> AUSGEWÄHLTER TEXT
Bisher ließ sich die Chiralität mittels optischer Rotationsmessung (ORD) oder Zirkulardichroismus-Spektroskopie (CD) jedoch meist nur als Durchschnittswert über die gesamte Probe bestimmen. „Mit der neuen Methode können wir erkennen, in welchen Bereichen unserer Probe links- respektive rechtshändige Strukturen auftreten, und dies in einem einzigen Bild“, sagt Rebecca Büchner, Erstautorin der aktuellen Studie. Bisherige Imaging-Ansätze wie für CD-Mikroskopie beruhen auf zwei getrennten Messungen mit links- und rechtszirkular polarisiertem Licht, während der neue Ansatz beide Drehrichtungen gleichzeitig erfasst.

Ermöglicht wird dies durch eine komplexe optische Anordnung: Nachdem das polarisierte Licht die Probe passiert hat, wird es mit Hilfe von Referenzstrahlen in seine links- und rechtshändigen Komponenten getrennt. Dabei entstehen Interferenzmuster, die zeigen, wie jede Lichtkomponente mit der Probe wechselwirkt, und so die Chiralität sichtbar machen. Als künstliche chirale Proben verwendeten die ETH-Forscher eigens hergestellte Nanostrukturen aus Gold. Daran konnten sie verschiedene Muster sowie Buchstaben sichtbar machen, die aus links- (L) und rechtshändigen (R) Enantiomeren – also spiegelbildlichen Varianten von Nanostrukturen – aufgebaut waren.

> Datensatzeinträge
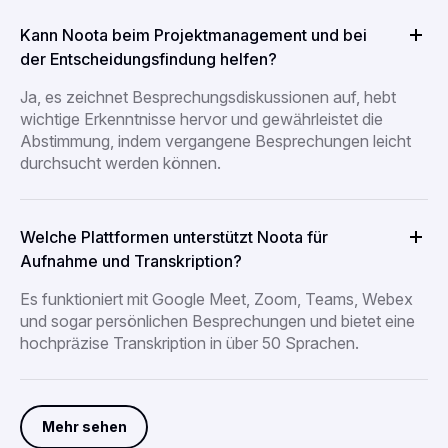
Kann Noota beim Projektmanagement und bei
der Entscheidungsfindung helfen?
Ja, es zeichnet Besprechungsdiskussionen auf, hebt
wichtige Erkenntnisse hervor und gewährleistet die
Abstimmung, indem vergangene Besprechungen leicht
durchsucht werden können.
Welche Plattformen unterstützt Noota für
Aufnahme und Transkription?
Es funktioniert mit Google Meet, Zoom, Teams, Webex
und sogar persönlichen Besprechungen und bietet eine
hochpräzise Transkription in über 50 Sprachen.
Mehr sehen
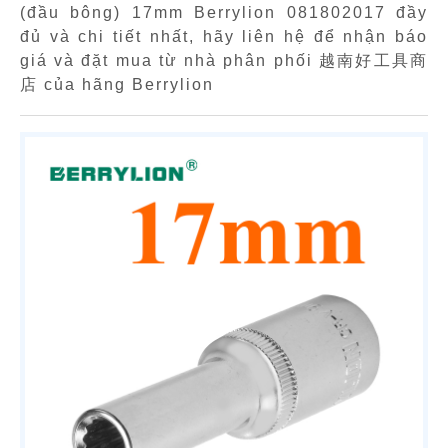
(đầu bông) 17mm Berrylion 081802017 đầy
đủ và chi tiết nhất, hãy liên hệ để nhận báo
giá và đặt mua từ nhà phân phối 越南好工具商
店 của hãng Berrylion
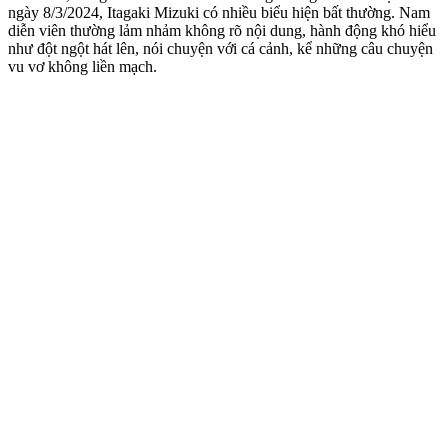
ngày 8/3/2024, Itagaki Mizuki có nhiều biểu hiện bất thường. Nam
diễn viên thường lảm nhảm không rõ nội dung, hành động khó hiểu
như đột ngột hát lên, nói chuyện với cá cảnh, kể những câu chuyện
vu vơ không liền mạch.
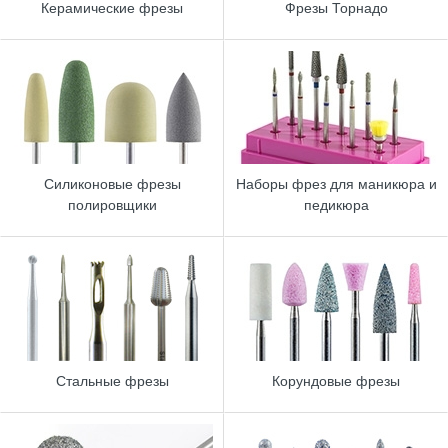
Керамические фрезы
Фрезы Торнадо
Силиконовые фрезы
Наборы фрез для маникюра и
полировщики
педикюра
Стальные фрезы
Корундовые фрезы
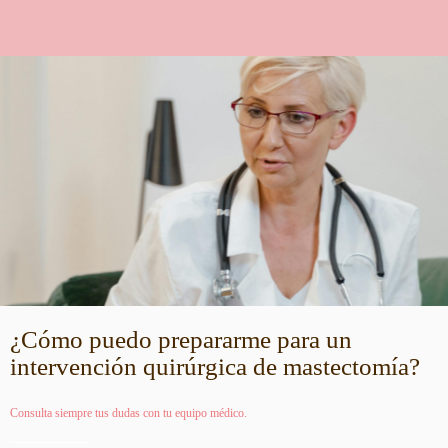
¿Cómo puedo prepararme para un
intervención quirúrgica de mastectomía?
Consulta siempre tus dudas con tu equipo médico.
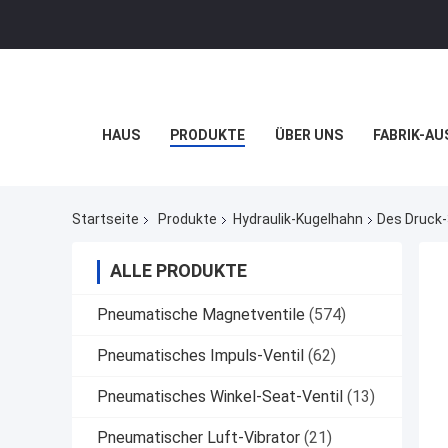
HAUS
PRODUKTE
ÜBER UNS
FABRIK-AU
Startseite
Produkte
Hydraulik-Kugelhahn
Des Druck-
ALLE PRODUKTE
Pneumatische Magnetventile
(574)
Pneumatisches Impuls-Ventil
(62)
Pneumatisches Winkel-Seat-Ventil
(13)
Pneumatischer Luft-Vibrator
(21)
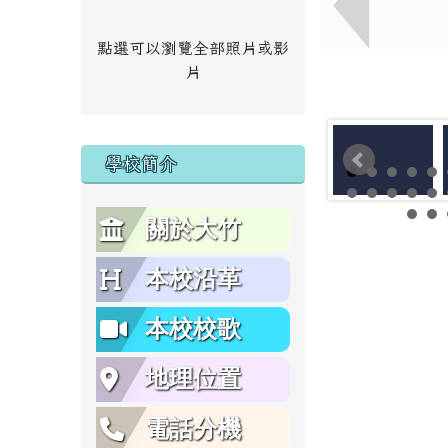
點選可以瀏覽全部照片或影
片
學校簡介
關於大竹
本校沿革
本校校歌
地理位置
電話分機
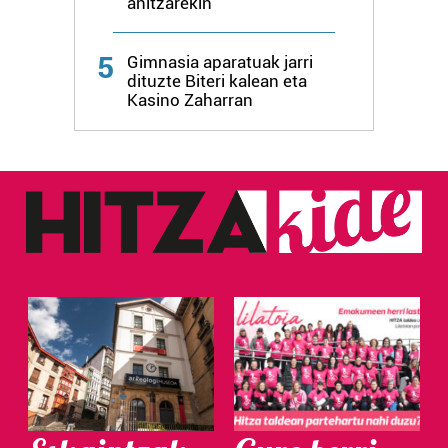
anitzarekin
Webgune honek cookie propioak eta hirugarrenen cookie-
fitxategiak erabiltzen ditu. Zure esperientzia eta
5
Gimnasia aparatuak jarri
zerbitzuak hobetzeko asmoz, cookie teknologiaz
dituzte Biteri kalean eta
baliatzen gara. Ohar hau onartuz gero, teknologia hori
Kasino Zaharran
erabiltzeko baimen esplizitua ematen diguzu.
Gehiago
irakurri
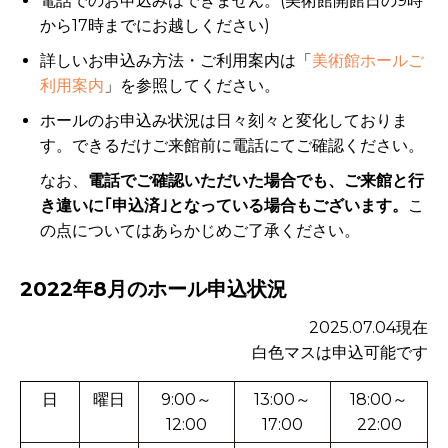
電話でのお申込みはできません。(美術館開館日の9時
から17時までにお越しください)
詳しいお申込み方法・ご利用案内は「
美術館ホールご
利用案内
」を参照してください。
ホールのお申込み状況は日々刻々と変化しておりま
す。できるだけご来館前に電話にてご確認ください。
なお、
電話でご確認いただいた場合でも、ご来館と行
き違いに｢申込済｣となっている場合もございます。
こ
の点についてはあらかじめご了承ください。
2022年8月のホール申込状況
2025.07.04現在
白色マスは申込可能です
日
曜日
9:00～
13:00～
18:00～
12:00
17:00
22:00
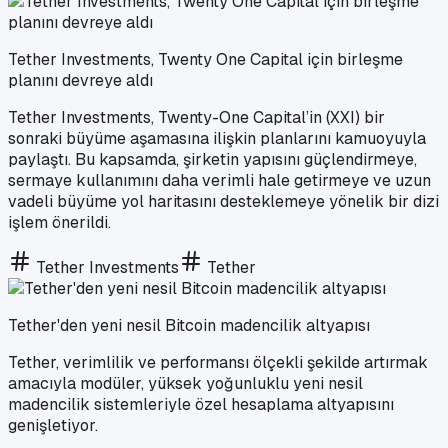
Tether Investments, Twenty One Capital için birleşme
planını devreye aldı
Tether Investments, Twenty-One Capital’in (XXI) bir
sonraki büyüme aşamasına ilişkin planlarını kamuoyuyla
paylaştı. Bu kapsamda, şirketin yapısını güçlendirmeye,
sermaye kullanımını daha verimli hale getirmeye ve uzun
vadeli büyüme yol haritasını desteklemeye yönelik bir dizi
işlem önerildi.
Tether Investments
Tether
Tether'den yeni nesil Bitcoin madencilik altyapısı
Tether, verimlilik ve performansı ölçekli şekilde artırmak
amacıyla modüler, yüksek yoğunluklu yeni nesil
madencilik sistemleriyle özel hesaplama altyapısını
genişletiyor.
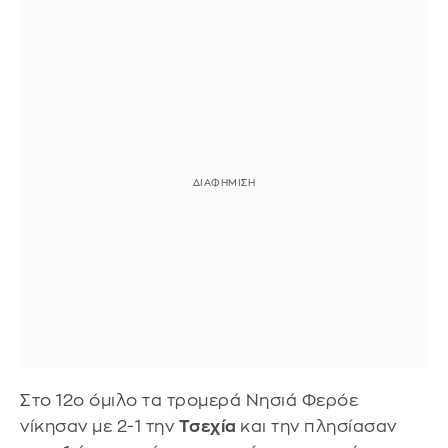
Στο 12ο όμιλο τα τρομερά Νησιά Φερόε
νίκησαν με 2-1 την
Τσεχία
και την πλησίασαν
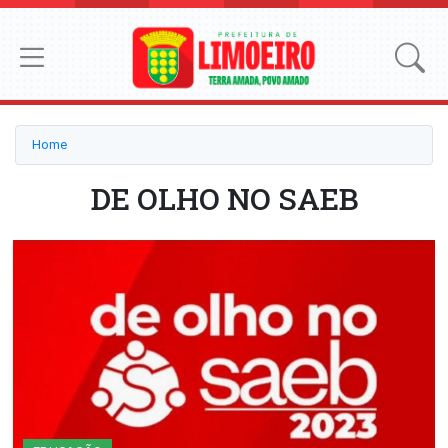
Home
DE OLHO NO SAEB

> IHRE AUFGABEN
- A) Geben Sie einen Abschnitt des ausgewählten Textes wortgetreu wieder. Setzen Sie bei den Worten „Bisher ließ sich“ ein und hören Sie nach „Drehrichtungen gleichzeitig erfasst.“ auf.
- B) Stimmen die folgenden Aussagen mit dem ausgewählten Text überein? Antworten Sie jeweils mit Ja oder Nein und zitieren Sie die entscheidenden Worte des Textes genau.
(i) Der neue Ansatz erfasst beide Drehrichtungen des Lichts gleichzeitig.
(ii) Die künstlichen chiralen Proben bestanden aus Nanostrukturen aus Silber.
(iii) Rebecca Büchner ist Erstautorin der aktuellen Studie.
- C) Zählen Sie alle bisherigen Mess- und Bildgebungsverfahren zur Chiralität auf, die der ausgewählte Text nennt.

> ANTWORTEN JE AUFGABE
- A)
Bisher ließ sich die Chiralität mittels optischer Rotationsmessung (ORD) oder Zirkulardichroismus-Spektroskopie (CD) jedoch meist nur als Durchschnittswert über die gesamte Probe bestimmen. „Mit der neuen Methode können wir erkennen, in welchen Bereichen unserer Probe links- respektive rechtshändige Strukturen auftreten, und dies in einem einzigen Bild“, sagt Rebecca Büchner, Erstautorin der aktuellen Studie. Bisherige Imaging-Ansätze wie für CD-Mikroskopie beruhen auf zwei getrennten Messungen mit links- und rechtszirkular polarisiertem Licht, während der neue Ansatz beide Drehrichtungen gleichzeitig erfasst.

- B)
(i) Ja: „während der neue Ansatz beide Drehrichtungen gleichzeitig erfasst“
(ii) Nein: „eigens hergestellte Nanostrukturen aus Gold“
(iii) Ja: „sagt Rebecca Büchner, Erstautorin der aktuellen Studie“

- C)
- optische Rotationsmessung (ORD)
- Zirkulardichroismus-Spektroskopie (CD)
- CD-Mikroskopie